(DOCUMENT EXTRACT Opens)

Whatever the explanation, the relationship between climate, water and power would be the recurring
story of Mesopotamian history.
The brief Sumerian recovery from ca 2200-2050 BC centered at Ur was eventually be subsumed by
stronger powers to the north, principally Babylon and Assur. The region of northern Mesopotamia that
would become known as Assyria was a harsh, resource-poor land where agriculture was more difficult
than in the lands further down the rivers. To deal with the shortages the Assyrians became some of the
most successful merchants of the region, supporting long-distance trade contracts as far as Anatolia
(Turkey) and Iran. However, the Assyrians also supported an army to expand access to resources, a
mandate for so deeply ingrained into the Assyrian culture that the Assyrian kings were bound religiously
to make war and increase the kingdom. Further south, Babylonia and its conquests prospered under the
long rule of Hammurabi (1792-50), who is best remembered for authorizing the first known
comprehensive code designed to take the personal and property rights of various co-existent societies into
consideration. The code was also a reasoned attempt to keep order in a crowded and stratified
multicultural society. However, after 1600 these powers fell prey to new invasions, and remained
disorganized for almost 300 years.

(DOCUMENT EXTRACT Closes)
(DATASET SECTION Opens)

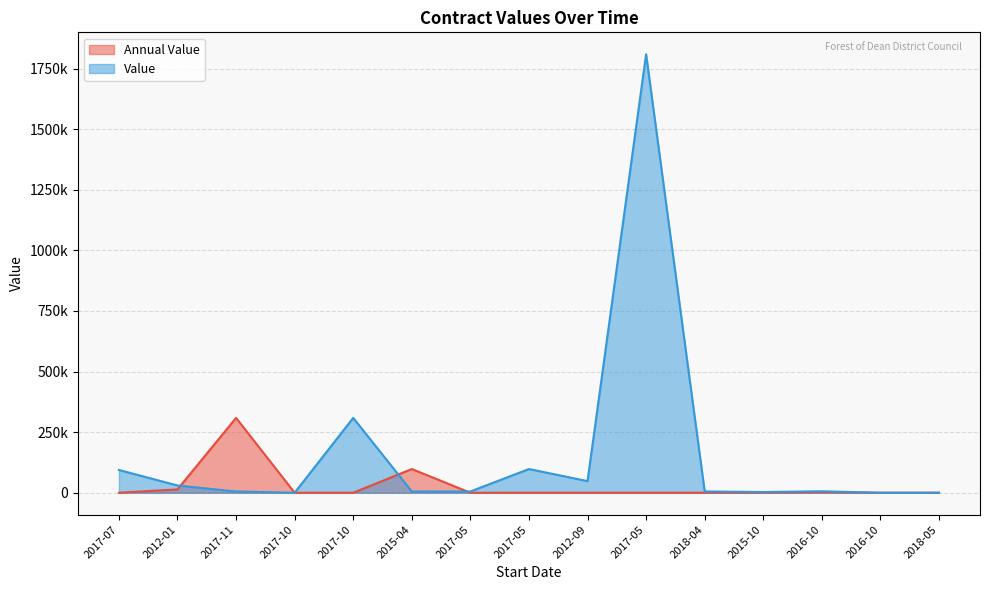

How many lines are shown in the chart?

2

(DATASET SECTION Closes)

PROBLEM: According to the Mesopotamian history passage, what did the Assyrians become in order to deal with shortages? Answer from the Mesopotamian history passage alone.

ANSWER BOX: They became some of the most successful merchants of the region.